• **EXERCISE MATERIALS**:
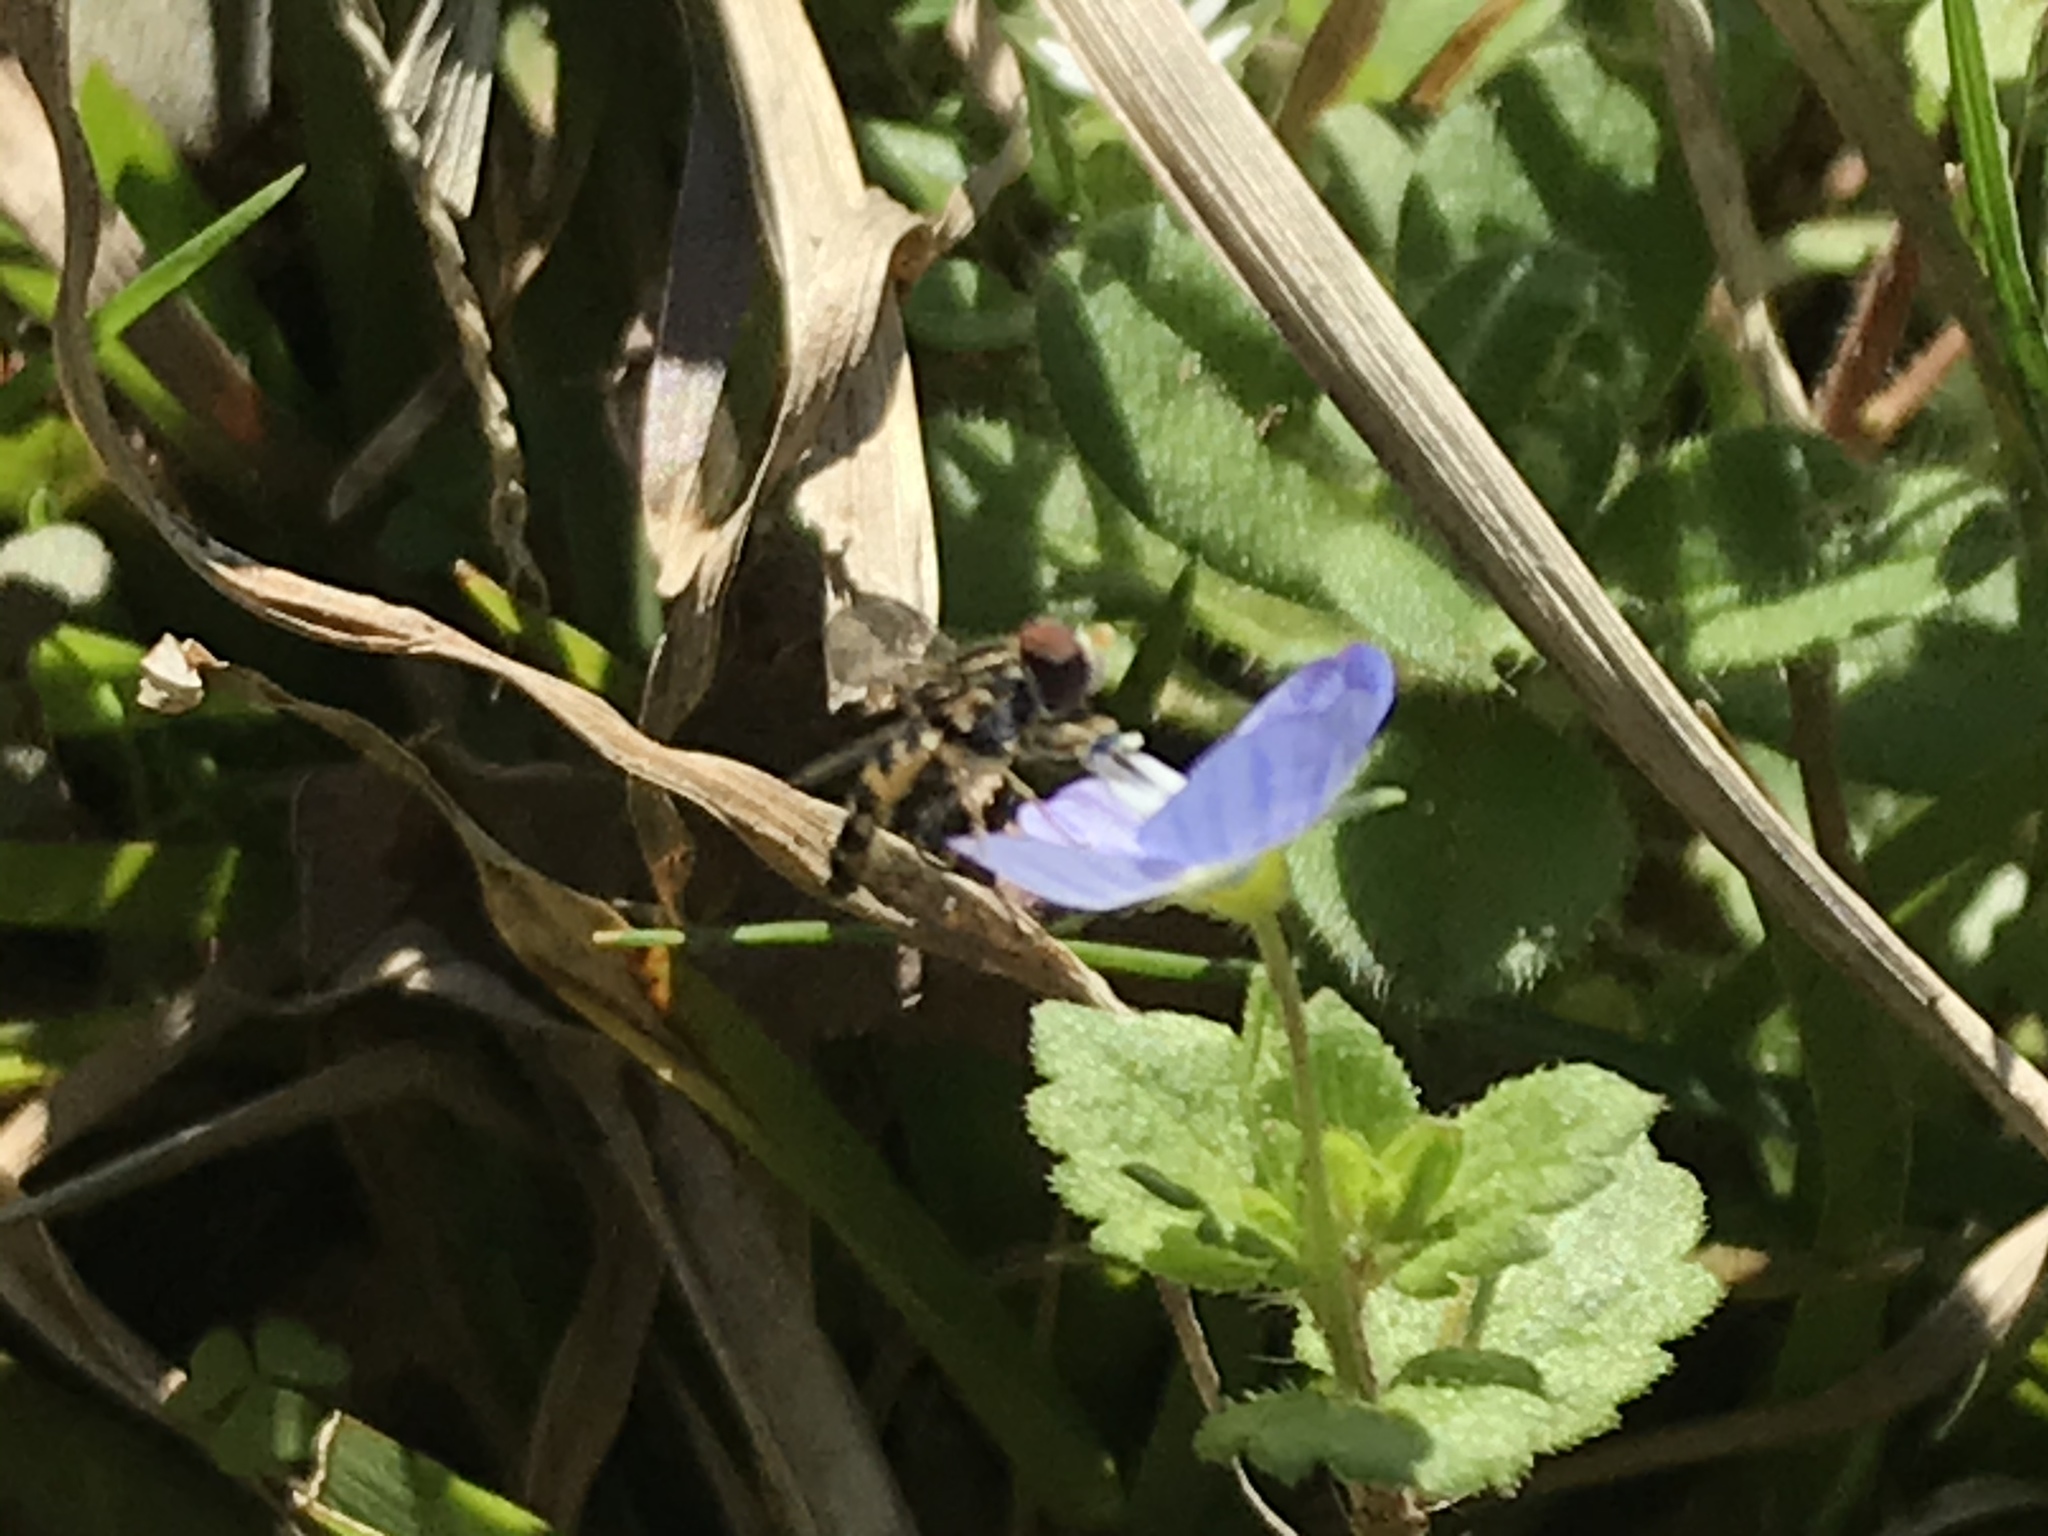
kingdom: Animalia
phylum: Arthropoda
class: Insecta
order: Diptera
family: Syrphidae
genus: Toxomerus
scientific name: Toxomerus geminatus
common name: Eastern calligrapher
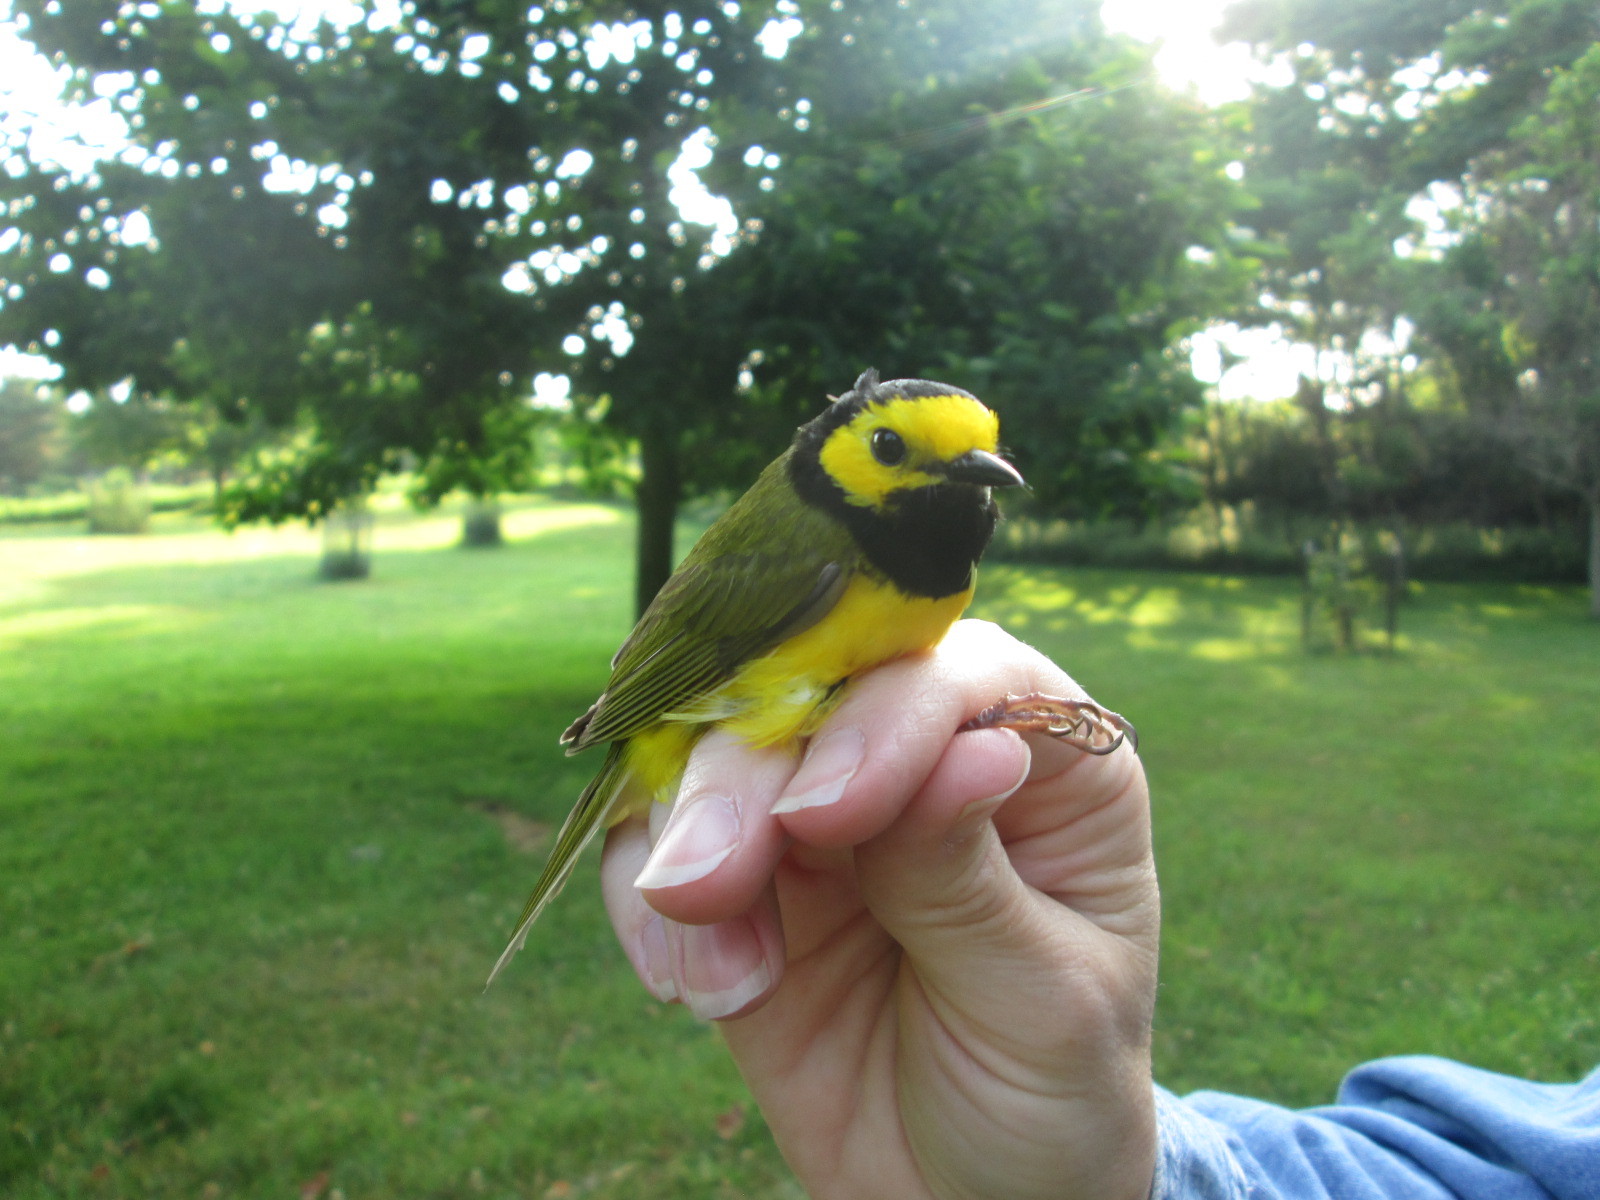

• **REQUIREMENTS**: Present every line of text in the data as a Markdown table with two columns, Row for a running number and Entry for the line. Skip blank lines and leave the pictures out.

• **FINISHED TASK**:
| Row | Entry |
|---|---|
| 1 | kingdom: Animalia |
| 2 | phylum: Arthropoda |
| 3 | class: Insecta |
| 4 | order: Diptera |
| 5 | family: Syrphidae |
| 6 | genus: Toxomerus |
| 7 | scientific name: Toxomerus geminatus |
| 8 | common name: Eastern calligrapher |